--- START ---

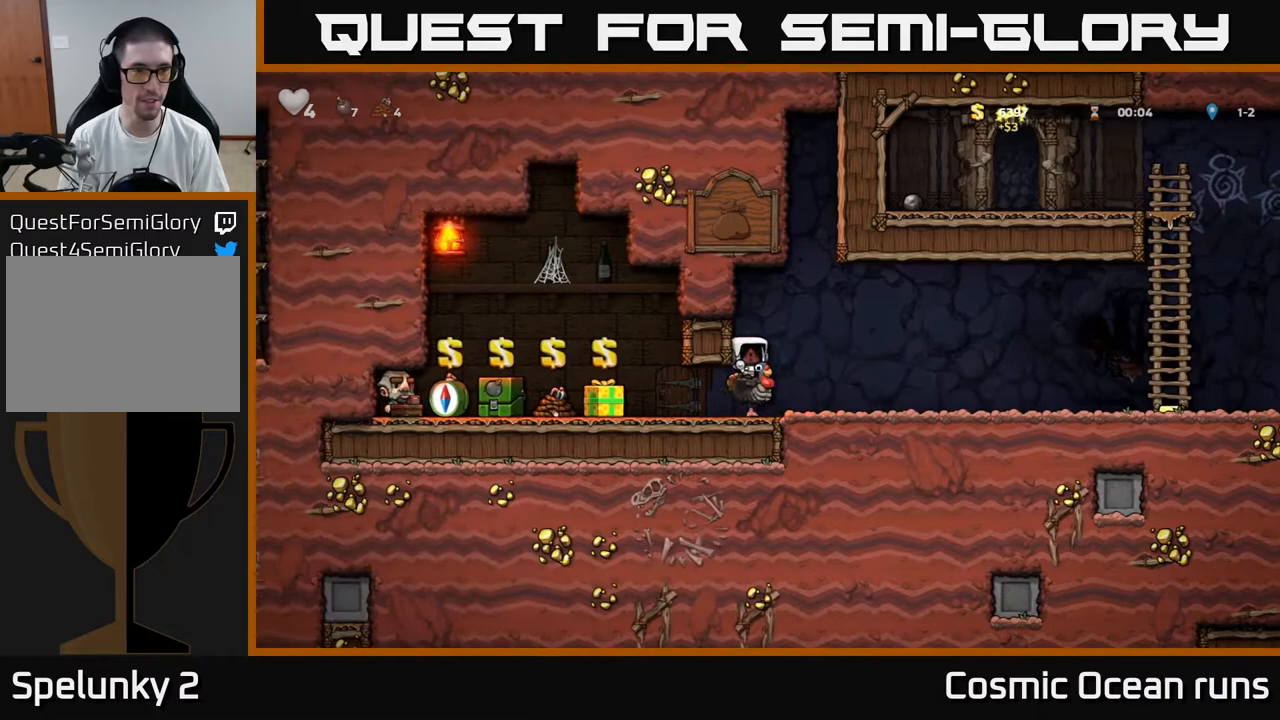
{"buttons": ["DPAD_RIGHT"], "left_stick": "center", "right_stick": "center", "events": [[433, "DPAD_RIGHT", "down"]]}
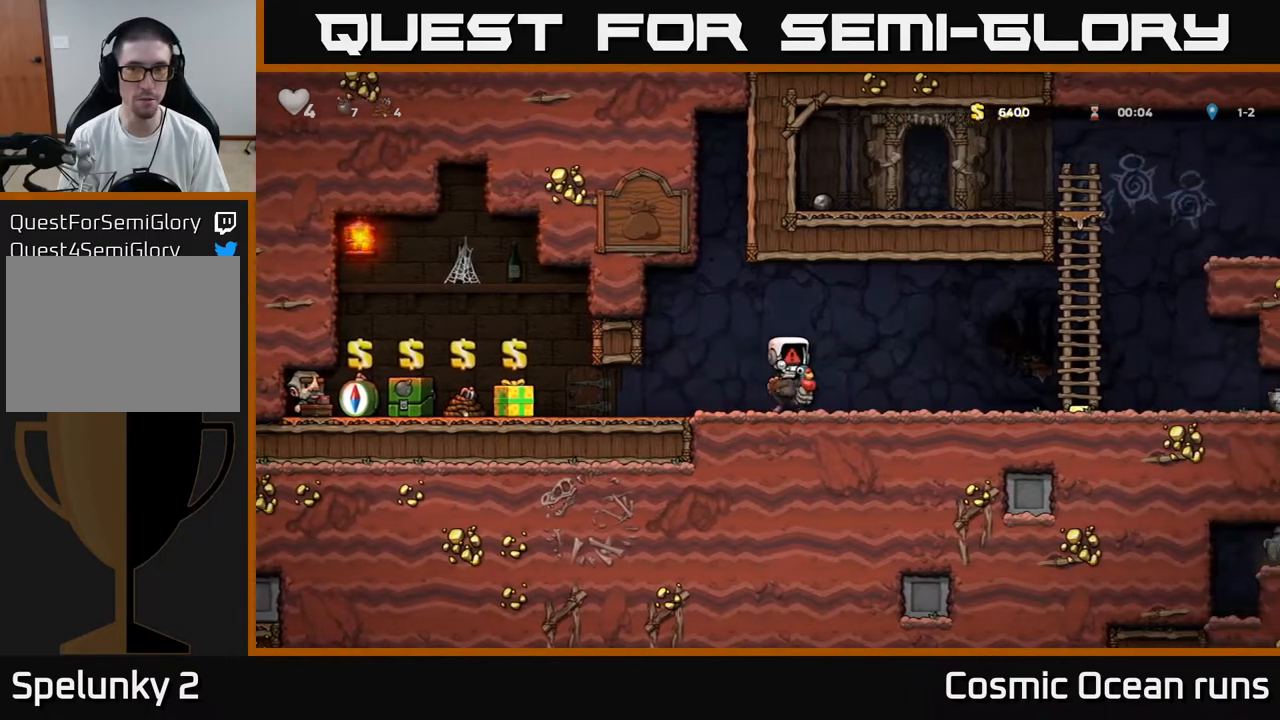
{"buttons": ["DPAD_DOWN", "DPAD_RIGHT"], "left_stick": "center", "right_stick": "center", "events": [[500, "DPAD_DOWN", "down"]]}
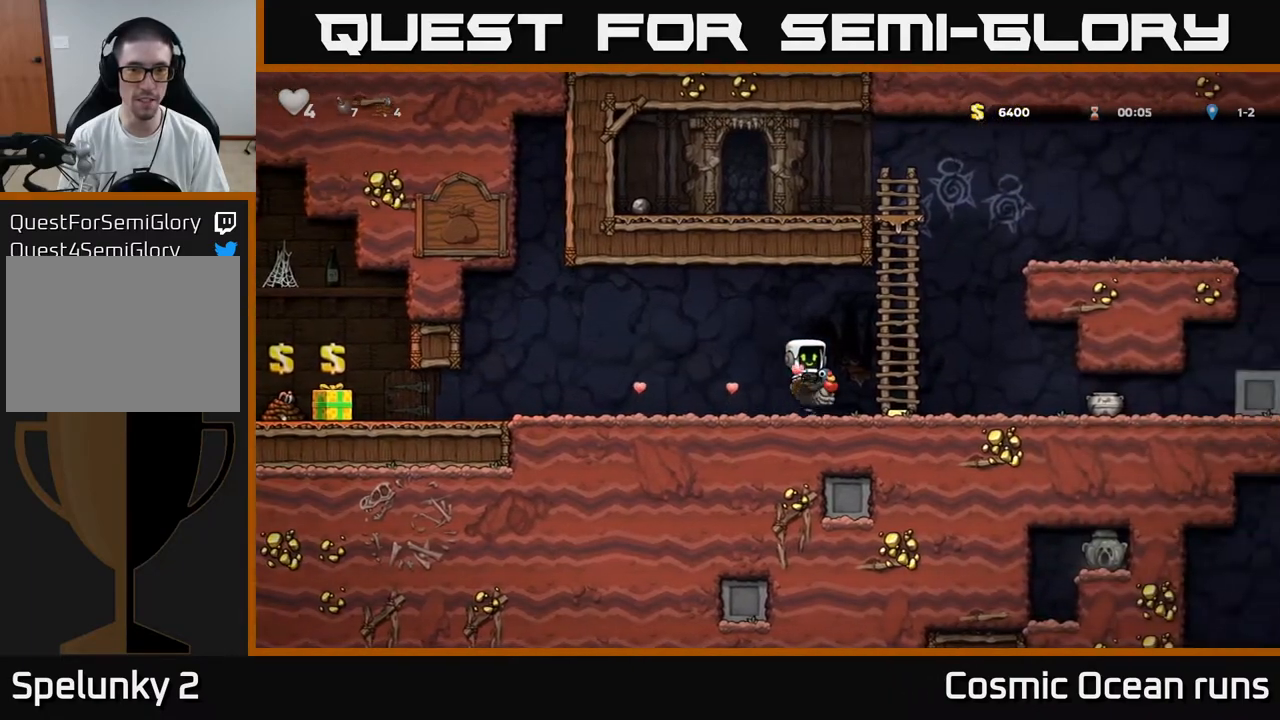
{"buttons": ["DPAD_LEFT"], "left_stick": "center", "right_stick": "center", "events": [[17, "DPAD_RIGHT", "up"], [117, "A", "down"], [217, "A", "up"], [283, "DPAD_DOWN", "up"], [300, "DPAD_LEFT", "down"]]}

--- END ---

• [Task prompt] Apart from the pictures, the whole listing should be reproduced exactly.

• [Result for this task]
{"buttons": ["DPAD_RIGHT"], "left_stick": "center", "right_stick": "center", "events": [[433, "DPAD_RIGHT", "down"]]}
{"buttons": ["DPAD_DOWN", "DPAD_RIGHT"], "left_stick": "center", "right_stick": "center", "events": [[500, "DPAD_DOWN", "down"]]}
{"buttons": ["DPAD_LEFT"], "left_stick": "center", "right_stick": "center", "events": [[17, "DPAD_RIGHT", "up"], [117, "A", "down"], [217, "A", "up"], [283, "DPAD_DOWN", "up"], [300, "DPAD_LEFT", "down"]]}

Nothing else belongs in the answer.